Das Problem der Zahlen lässt sich auch anders deut­lich machen: So sind etwa die weib­li­chen Opfer der Shoah, die von den deut­schen oder ihren Verbün­deten verge­wal­tigt wurden, nicht in den Schät­zungen enthalten. Doch auch das Zählen an sich hat eine Schwie­rig­keit. Sie wird offen­kundig, wenn man sich vor Augen führt, dass die Antwort auf die Frage, wann es sich um eine sexu­elle Gewalt­hand­lung handelt, im Verlauf der letzten fünf­und­siebzig Jahre ausge­weitet hat. Pető erin­nert daran, dass sexu­elle Gewalt längst nicht mehr auf den „Akt des gewaltsam erzwun­genen Beischlafs“ redu­ziert werden kann; auch sexu­elle Folter, Verstüm­me­lung der Geni­ta­lien, Sexskla­verei und sexu­elle Demü­ti­gung gehören dazu. Selbst die Zahlen, die auf groß­zü­gigen Schät­zungen beruhen, wären nicht in der Lage, diese Prak­tiken, in welche die Ange­hö­rigen der kriegs­füh­renden Mächte unter­schied­lich invol­viert waren, auch nur annä­hernd einzufangen.

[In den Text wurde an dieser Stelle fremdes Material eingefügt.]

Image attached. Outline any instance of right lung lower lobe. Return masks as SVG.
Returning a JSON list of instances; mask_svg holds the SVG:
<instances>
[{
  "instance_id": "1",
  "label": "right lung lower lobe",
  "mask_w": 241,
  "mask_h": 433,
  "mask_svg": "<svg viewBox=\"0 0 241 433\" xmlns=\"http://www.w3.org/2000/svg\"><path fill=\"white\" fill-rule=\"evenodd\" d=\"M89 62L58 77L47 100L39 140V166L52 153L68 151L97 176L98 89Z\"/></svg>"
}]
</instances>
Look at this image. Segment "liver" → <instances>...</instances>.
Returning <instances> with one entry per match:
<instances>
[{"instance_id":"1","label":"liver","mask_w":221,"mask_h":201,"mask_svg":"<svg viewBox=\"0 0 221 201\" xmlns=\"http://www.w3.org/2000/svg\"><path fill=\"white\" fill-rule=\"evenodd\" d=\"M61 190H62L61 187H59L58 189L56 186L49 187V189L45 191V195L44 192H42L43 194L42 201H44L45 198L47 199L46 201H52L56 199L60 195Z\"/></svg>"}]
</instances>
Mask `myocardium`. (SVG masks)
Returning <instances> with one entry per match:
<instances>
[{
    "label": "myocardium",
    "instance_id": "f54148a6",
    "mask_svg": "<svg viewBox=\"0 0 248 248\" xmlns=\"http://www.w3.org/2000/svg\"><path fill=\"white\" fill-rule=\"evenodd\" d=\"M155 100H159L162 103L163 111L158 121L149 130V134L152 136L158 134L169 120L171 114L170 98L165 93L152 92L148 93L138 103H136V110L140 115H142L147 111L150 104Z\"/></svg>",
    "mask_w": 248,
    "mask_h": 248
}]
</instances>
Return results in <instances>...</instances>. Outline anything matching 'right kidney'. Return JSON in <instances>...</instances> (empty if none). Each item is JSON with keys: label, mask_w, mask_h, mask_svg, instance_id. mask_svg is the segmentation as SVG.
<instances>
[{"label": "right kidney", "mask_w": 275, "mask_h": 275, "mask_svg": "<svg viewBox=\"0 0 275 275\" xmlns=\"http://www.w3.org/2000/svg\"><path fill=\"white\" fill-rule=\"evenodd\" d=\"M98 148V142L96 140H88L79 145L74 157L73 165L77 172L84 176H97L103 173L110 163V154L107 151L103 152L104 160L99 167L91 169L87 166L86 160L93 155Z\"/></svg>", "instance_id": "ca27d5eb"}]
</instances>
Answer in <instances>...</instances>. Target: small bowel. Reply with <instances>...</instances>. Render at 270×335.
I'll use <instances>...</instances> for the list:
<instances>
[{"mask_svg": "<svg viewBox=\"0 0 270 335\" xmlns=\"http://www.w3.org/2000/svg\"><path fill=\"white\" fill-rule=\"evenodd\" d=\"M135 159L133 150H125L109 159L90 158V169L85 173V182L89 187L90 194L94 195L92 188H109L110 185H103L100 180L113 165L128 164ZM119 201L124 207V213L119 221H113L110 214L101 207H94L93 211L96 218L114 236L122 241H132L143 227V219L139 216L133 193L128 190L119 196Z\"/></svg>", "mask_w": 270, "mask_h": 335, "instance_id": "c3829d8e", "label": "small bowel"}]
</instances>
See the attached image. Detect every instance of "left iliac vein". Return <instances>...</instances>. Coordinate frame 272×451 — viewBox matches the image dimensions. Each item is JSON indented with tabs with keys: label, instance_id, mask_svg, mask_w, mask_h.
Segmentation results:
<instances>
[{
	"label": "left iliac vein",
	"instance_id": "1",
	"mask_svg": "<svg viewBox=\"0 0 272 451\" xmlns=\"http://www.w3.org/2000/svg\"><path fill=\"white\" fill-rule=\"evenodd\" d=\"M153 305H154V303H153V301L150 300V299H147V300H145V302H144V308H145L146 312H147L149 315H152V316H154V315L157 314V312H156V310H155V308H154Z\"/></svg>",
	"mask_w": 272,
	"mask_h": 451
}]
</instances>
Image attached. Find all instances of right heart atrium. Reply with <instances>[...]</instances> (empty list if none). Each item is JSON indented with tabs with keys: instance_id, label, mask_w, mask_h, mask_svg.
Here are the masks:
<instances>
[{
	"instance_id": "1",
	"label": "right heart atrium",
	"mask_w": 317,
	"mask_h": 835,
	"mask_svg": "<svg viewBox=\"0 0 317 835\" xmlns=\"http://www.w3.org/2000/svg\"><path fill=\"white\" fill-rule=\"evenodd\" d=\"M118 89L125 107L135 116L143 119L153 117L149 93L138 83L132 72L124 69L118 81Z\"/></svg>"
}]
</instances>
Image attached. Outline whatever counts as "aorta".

Wer sich in Diskus­sionen über sexu­elle Gewalt­hand­lungen im Krieg an Zahlen klam­mert, verkennt oder verschleiert, wie viel sie verde­cken. Das gilt allemal für die Frage, was sexu­elle Gewalt eigent­lich für die betrof­fenen Frauen bedeu­tete, wie sie diese verar­bei­teten und welche Formen des Umgangs sie damit fanden. Kurze Antworten gibt es dafür nicht – und zwar nicht einmal dann, wenn Quellen vorliegen, in denen Frauen selber zu Wort kommen.

Wie erzählen?

Andrea Pető, die nicht der Illu­sion erliegt, man könne über die schrift­li­chen Zeug­nisse oder später geführte Inter­views einen direkten und unver­stellten Zugang zur ausge­übten und erlebten Gewalt erhalten, führt dies an einigen Beispielen vor Augen. Zu ihnen gehören die Erzäh­lungen, die Spuren der anti­so­wje­ti­schen Propa­ganda trugen, welche von „dem Russen“ schon vor dem Einmarsch der Roten Armee ein furcht­erre­gendes Bild gezeichnet hatte. Dass Frauen in Inter­views über ihre „ersten Begeg­nungen mit den ‚Russen’ wie von einer Film­szene“ berich­teten, lässt sich zumin­dest auch darauf zurück­führen, dass sie im Vorfeld auf der Lein­wand Szenen gesehen hatten, die die Ereig­nisse gewis­ser­maßen vorweg­nahmen. Ein anderes Beispiel aber sind auch die Beob­ach­tungen der beiden Autorinnen Heike Sander und Barbara Johr, die einige Jahr­zehnte nach dem Ende des Kriegs eine ganze Reihe von Inter­views führten: Die Art und Weise, wie die inter­viewten Frauen die Gewalt­taten mitteilten, führte sie zu dem Schluss, dass sie „ihre Erleb­nisse mit Bildern aus Hollywood-Filmen“ erzählten. Es war der Weg, auf dem sie über ihre Erin­ne­rungen kommu­ni­zieren konnten. In diesen Fällen geschah es im Modus der Distanz.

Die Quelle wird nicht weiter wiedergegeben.